Post
Very much so. One thing I remember clearly from the pandemic was hearing how exhausted and miserable parents were, and being completely unable to relate. My days were huge empty blocks of time, filled with too much solo drinking, too many video games, and lots of staring at the ceiling.
‪Deborah Ahrens‬
 ‪@deborahahrens.bsky.social‬
· 5d
I think perspectives on this may vary based on whether or not people had kids at the time. I remember going to meetings online where some colleagues were thriving on virtual yoga and baking, and those of us with kids had been up since 4 putting in a half-day of work before kids needed homeschool.
11:23 PM · Apr 18, 2026
There was stress but it was latent stress and I could avoid it by mentally checking out on the couch for hours. It was deenergizing, not because I was tired but because without people or structure doing things became tiring.
I got very, very good at cooking, years of my life evaporated like smoke, a friend got PTSD from working in an ER. My brain has mostly edited out the bad parts so now I sometimes miss the wierd silence even though it was hell
Like I posted a picture of a dinner I made and someone thought I’d broken quarantine and gone to a nice restaurant. I lost that skill after having a kid and that’s the thing I really miss lol
The other thing about having kids at the time is that for most parents fear/stress about your own or others’ health is extremely different than fear about your child’s health and wellbeing.
My job was very suited for WFH, and my team actually got hit with a prolonged bout of high workload for most of 2020. My work-life balance suffered, but I also developed a certain mastery in that particular type of work. I got a lot of recognition and a chonky raise during it. 1/?
I was kept a touch too busy to really worry about the isolation, while, at the same time, working late some days meant there was a LOT of leeway to go, "I know it's 2PM, but I worked til 10 last night and I need to go get groceries." And I got to shop in a practically empty store 2/?
with the perfect excuse to stay feet away from the few people I saw, with a mask hiding me from the obligation to do more than nod from a distance. Then, days I didn't have to work late involved quiet, solitary evenings doing whatever I wanted. 3/?
As a high functioning introvert living in a small but luxury apartment at the time, I was stressed and worried but also weirdly thriving. Then, at the very start of Dec 2020, I caught COVID. It never got into my chest, so I never felt close to hospitalization, but 4/?
I was so horribly, wretchedly brainfogged I only now, in retrospect, realize how very close to redlining my system I got, by myself in that apartment. I got the two weeks paid COVID leave, and I'd already put in for two weeks Xmas/NewYear leave. A whole month which I spent in recovery 5/?
I was so bad off, my boss required me to log in briefly three times a week for video chat wellness checks. It took three weeks before I was strong enough to walk downstairs from my third floor apt. And I developed Long COVID. The brainfog still hasn't fully gone away. 6/?

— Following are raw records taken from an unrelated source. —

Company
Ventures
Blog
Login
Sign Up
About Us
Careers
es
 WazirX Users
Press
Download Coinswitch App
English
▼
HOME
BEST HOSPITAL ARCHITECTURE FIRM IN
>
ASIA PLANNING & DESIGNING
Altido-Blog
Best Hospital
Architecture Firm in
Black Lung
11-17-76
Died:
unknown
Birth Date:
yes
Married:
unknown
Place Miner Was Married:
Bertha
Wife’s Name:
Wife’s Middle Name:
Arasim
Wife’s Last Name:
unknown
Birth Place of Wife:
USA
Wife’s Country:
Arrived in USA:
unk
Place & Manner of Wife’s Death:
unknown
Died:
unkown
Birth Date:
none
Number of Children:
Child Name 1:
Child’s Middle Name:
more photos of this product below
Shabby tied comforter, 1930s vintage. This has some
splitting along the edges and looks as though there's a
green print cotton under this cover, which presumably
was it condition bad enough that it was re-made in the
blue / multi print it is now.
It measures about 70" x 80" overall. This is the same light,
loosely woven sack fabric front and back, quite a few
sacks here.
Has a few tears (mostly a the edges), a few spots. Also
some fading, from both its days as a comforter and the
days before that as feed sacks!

I am simply not as smart as I was in November 2020, anymore. Despite grabbing the vaccine and staying up to date and continuing avoidance protocols, I have since also caught Delta (just as bad), Omicron, and possibly two other unconfirmed minor variants. I'm a COVID magnet 7/?

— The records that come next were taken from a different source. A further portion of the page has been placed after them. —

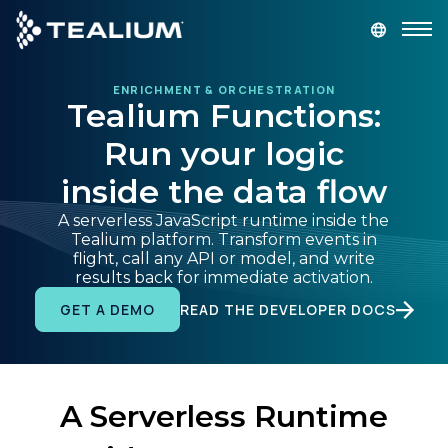
main
content
ENRICHMENT & ORCHESTRATION
GET A DEMO
LOGIN
Tealium Functions:
Run your logic
Platform
inside the data flow
Solutions
A serverless JavaScript runtime inside the
Tealium platform. Transform events in
flight, call any API or model, and write
Industries
results back for immediate activation.
READ THE DEVELOPER DOCS
GET A DEMO
Resources
Developer
A Serverless Runtime
Company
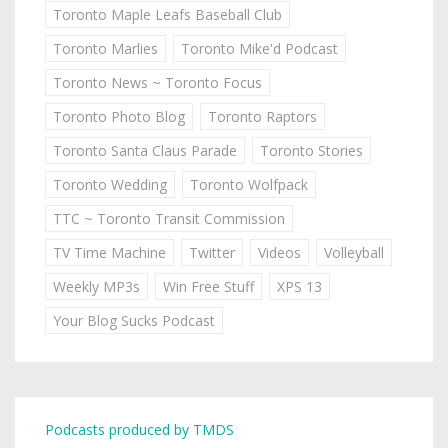
Toronto Maple Leafs Baseball Club
Toronto Marlies
Toronto Mike'd Podcast
Toronto News ~ Toronto Focus
Toronto Photo Blog
Toronto Raptors
Toronto Santa Claus Parade
Toronto Stories
Toronto Wedding
Toronto Wolfpack
TTC ~ Toronto Transit Commission
TV Time Machine
Twitter
Videos
Volleyball
Weekly MP3s
Win Free Stuff
XPS 13
Your Blog Sucks Podcast
Podcasts produced by TMDS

I have since moved on to a better, higher paying job that is still WFH. But despite medication that prevents The Stupids version of brainfog for me, my executive function remains so wrecked that I sometimes go weeks without doing anything for my job, then rush to catch up...if I can 8/?
So, while my lockdown experience wasn't great; it was the last time I was WELL. I have been sick for five fucking years straight. I spend entire work weeks screaming in my head to just DO SOMETHING and can't manage it. All my PTO goes to the days I can't cover for or can't sit upright, now. 8/?
Look, I just messed up the count/numbering of the post above, only nine posts in. That is the life I have lived since the COVID lockdown - no medical answers, just my doctors doing my best at trying whatever we read about online. And I am only aware of my situation because of how bad it is. 10/?
So grateful my kids were in high school at the time and we lived a short bike ride to the beach.
That had its own problems. Our oldest was in her senior year so missed prom, end of her lacrosse season, in person graduation, and I think just the past year overcoming some of the interpersonal setbacks caused by that.
Everybody was drinking/smoking/vaping on zoom calls back then. I burned through Netflix. I used to be a public school teacher so I was used to being with kids like 8-9 hrs a day. But not 24 hrs a day. I think parents were drinking solo too.
Yeah, I think your own experience here might be coloring things for you man. Vulnerable populations weren’t happy about isolation, there were grandpas hugging kids through fucking tarps… I was glad to have said superdole so I could take care of my mom and my daughter. I liked the SAFETY of the net.
I think this is why the pandemic is so warping in a way. People had wildlu different experience. Lots of people did have an experienfe like wills and lots of people didnt.